Hardware Accelerated Graphics:
There are multiple APIs for graphics rendering, some specific to the Windows Platform, like DirectX, others cross-platform like OpenGL. To get an application to run in a container, the whole Graphics API the application is using, needs to be fully virtualized. Like for audio, the container application must have full knowledge of the Client graphics card capabilities, resolution, etc.
Figuring out next steps
So far so good, but how do all of these components tie together?!
When a Windows application starts and asks the OS about the hardware capabilities, all these components need to be ready to go before that. We’ve found there are different ways to accomplish this:
- The classic one is to have each virtualized API as a Dynamic Linked Library (DLL) and have them next to the application executable and make use of the Dynamic-Link Library Search Order mechanism present in Windows. However, this method fails for some of the components and it’s not 100% reliable.
- Since we are running inside a container, another approach would be to replace the Windows System DLLs with our own. However, this approach has disadvantages as well.
With these less-than-optimal solutions in mind, we decided to try a different approach.

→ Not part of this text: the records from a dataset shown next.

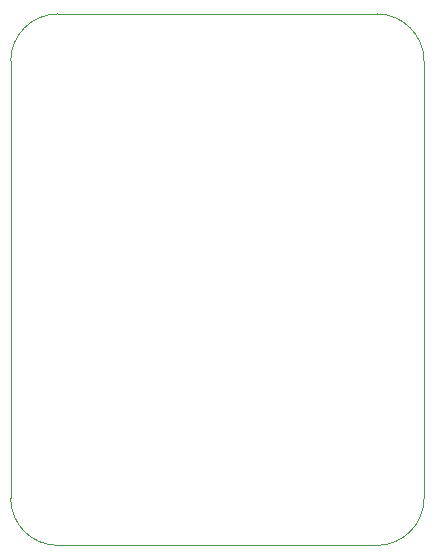
<source format=gbr>
G04 #@! TF.GenerationSoftware,KiCad,Pcbnew,(5.1.5)-3*
G04 #@! TF.CreationDate,2020-08-13T21:18:49+02:00*
G04 #@! TF.ProjectId,STM32 Dev.Board,53544d33-3220-4446-9576-2e426f617264,rev?*
G04 #@! TF.SameCoordinates,Original*
G04 #@! TF.FileFunction,Profile,NP*
%FSLAX46Y46*%
G04 Gerber Fmt 4.6, Leading zero omitted, Abs format (unit mm)*
G04 Created by KiCad (PCBNEW (5.1.5)-3) date 2020-08-13 21:18:49*
%MOMM*%
%LPD*%
G04 APERTURE LIST*
%ADD10C,0.050000*%
G04 APERTURE END LIST*
D10*
X130000000Y-94000000D02*
G75*
G02X134000000Y-90000000I4000000J0D01*
G01*
X134000000Y-135000000D02*
G75*
G02X130000000Y-131000000I0J4000000D01*
G01*
X165000000Y-131000000D02*
G75*
G02X161000000Y-135000000I-4000000J0D01*
G01*
X161000000Y-90000000D02*
G75*
G02X165000000Y-94000000I0J-4000000D01*
G01*
X130000000Y-131000000D02*
X130000000Y-94000000D01*
X161000000Y-135000000D02*
X134000000Y-135000000D01*
X165000000Y-94000000D02*
X165000000Y-131000000D01*
X134000000Y-90000000D02*
X161000000Y-90000000D01*
M02*

</source>
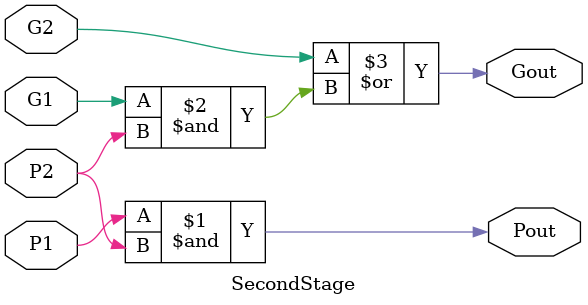
<source format=v>
module SecondStage (
    input  wire  G1,
    input  wire  G2,
    input  wire  P1,
    input  wire  P2,
    output wire  Pout,
    output wire  Gout
);

assign Pout = P1 & P2;
assign Gout = G2 | (G1 & P2);   
endmodule
</source>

Enter…payload injection.
The better way to do it is to use a payload injection method during mainCRTStartup(), before the application starts executing the main() function.
This method comes with a few key advantages:
- Per application Virtualized APIs
- Initialization of runtime capabilities done before the main application even starts
- Fully reliable and deterministic outcome (since the Virtualized API is initialised in the same and correct order unlike when relying on Windows Dynamic-Link Library Search Order mechanism)
Docker Windows Container Setup
We’d overcome one challenge already. But it was also essential that we select the right Windows Container base image.
A Windows Server image doesn’t support a lot of components required by an interactive application. For example, there is no Audio Support and DirectX support is minimal. On previous versions of Windows Server, the Media Foundation Feature could be installed and this would allow a Windows application to use XAudio or XInput, for example. So, for running an interactive Windows Application in a Windows container, a Windows 10 container image must be used as a starting point. Besides this, other redistributable packages also need to be set up, like Visual C++, DirectX, etc. Once all the prerequisites are set up, using the method of injecting and virtualizing the interfaces gives us the ability to fully run an interactive Windows Application in a Windows Container.
From Starting the Application in a Windows Container
To connecting the Client, on another PC
To getting the application streamer from the Windows Container to the Client PC
Throughout this process, we encountered and overcame an array of technical challenges, working together to figure out a viable approach. Together, we confirmed that the important and hard work for this process happens at the API level, and how each API is virtualized, how compression of data and sending the data takes place and the synchronisation between the server and client machine.
Being able to run the streamed application from a Docker Container in this way provides some key benefits:
- Complete isolation from the machine on which the docker image runs on
- Ability to run multiple concurrent docker containers on the same cloud machine or deterministic runs each time
- Ability to scale and stream many more thousands of streams from any machine in the cloud from any cloud vendor
In short, our experiment was incredibly useful – helping us to experiment and iterate new ways to bring the world closer to the metaverse & innovate the impossible!